§ **Activity**
How many lines in the listing below include the word "RecalcMaxHits"? Reply with the count alone.

*** Opening Provided data ***

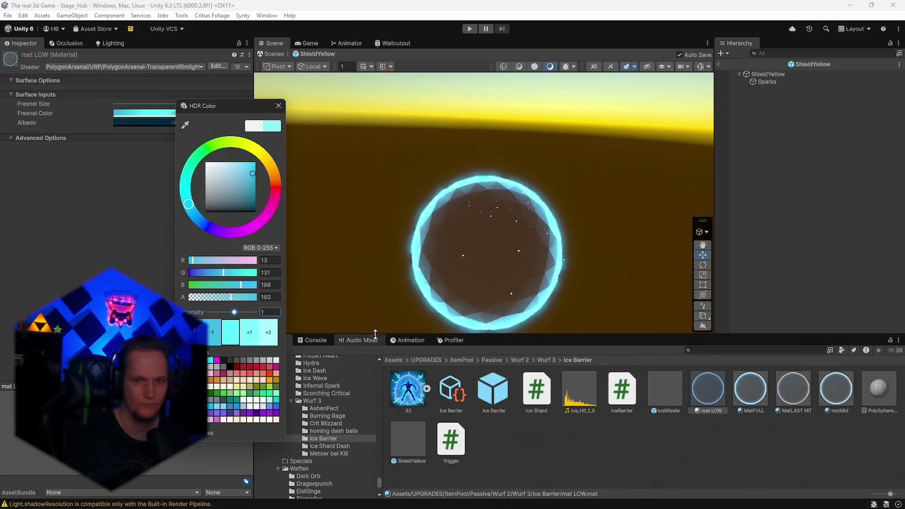
Step: Make MatLAST HIT's fresnel pure white at intensity 0, then return to the hub scene
left_click(793, 389)
left_click(158, 113)
left_click_drag(213, 193, 189, 163)
type("0")
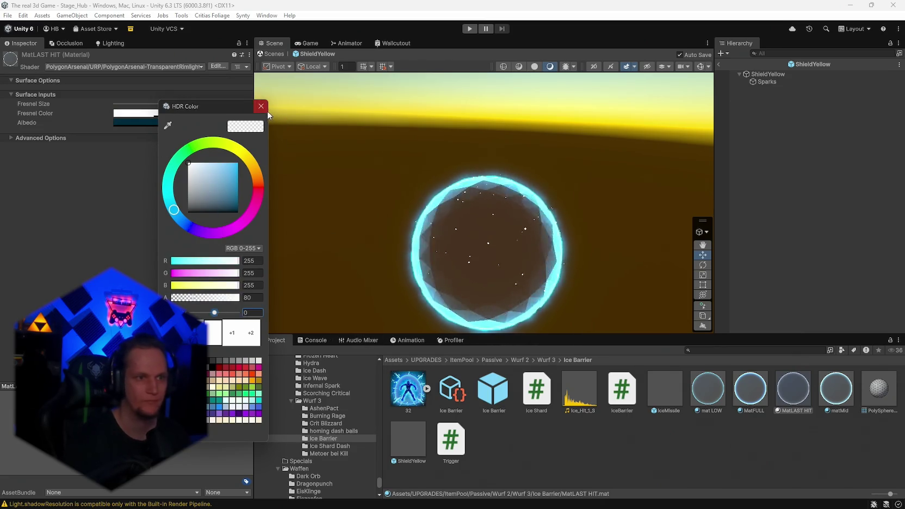
left_click(261, 106)
left_click(718, 65)
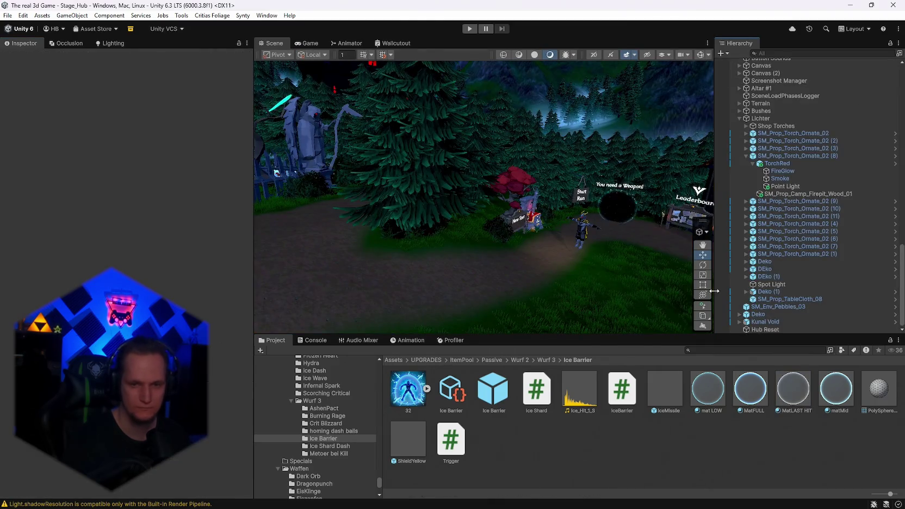
Step: Use Edit Script on the Ice Barrier prefab's IceBarrier component to open it in Visual Studio
left_click(475, 394)
left_click(241, 182)
left_click(263, 299)
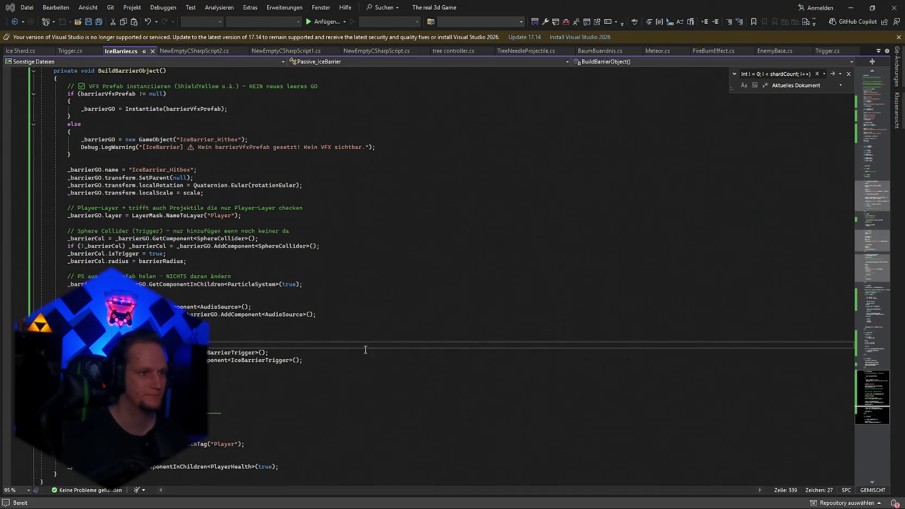
Step: Replace the RecalcMaxHits method with new level-scaled code and save IceBarrier.cs
left_click(56, 390)
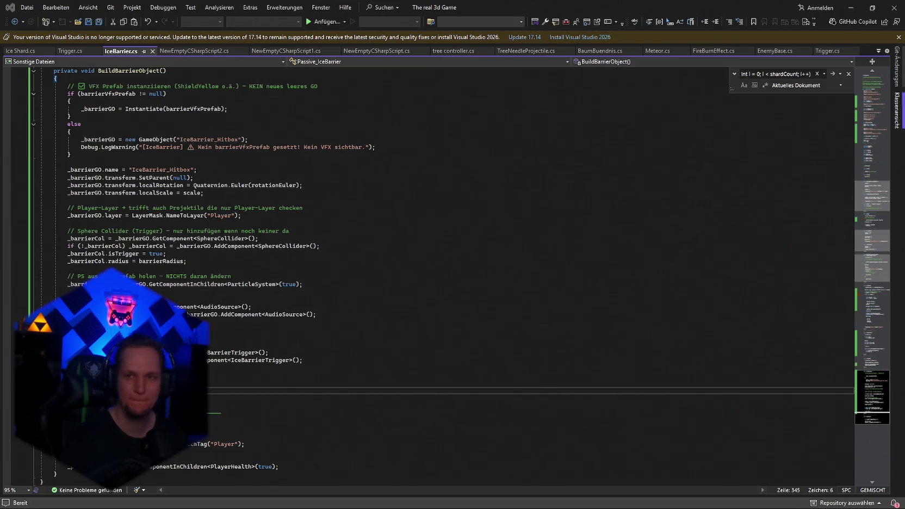
left_click(418, 312)
key("ctrl+f")
type("private void RecalcMaxHits()")
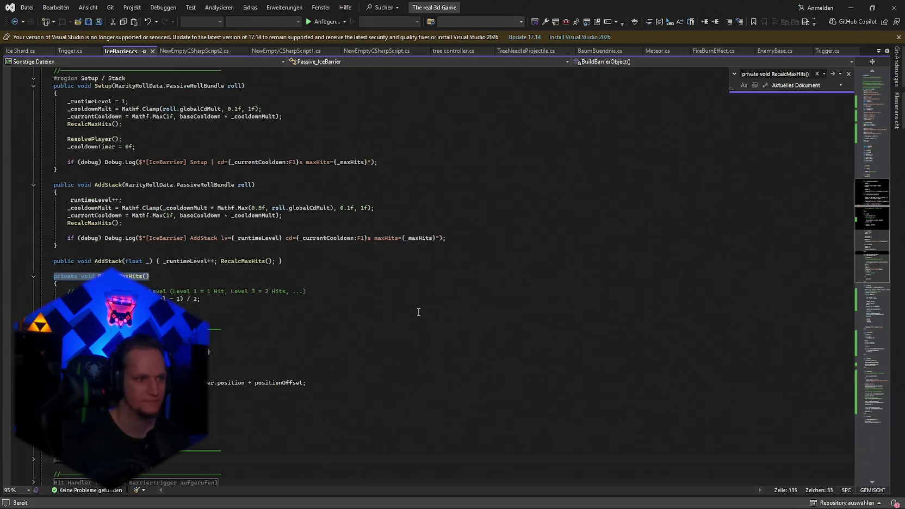
key("alt+Tab")
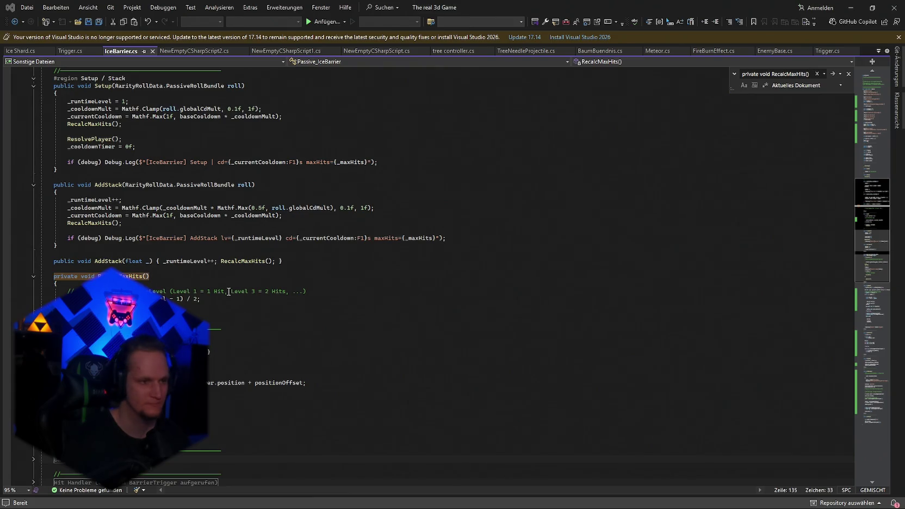
left_click_drag(203, 299, 55, 277)
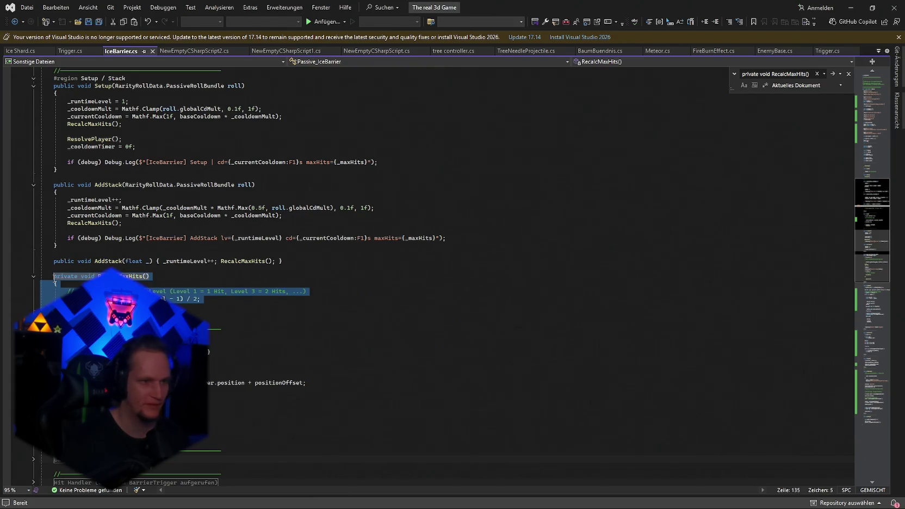
key("ctrl+v")
key("ctrl+s")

*** Closing Provided data ***

§ **Written response**
2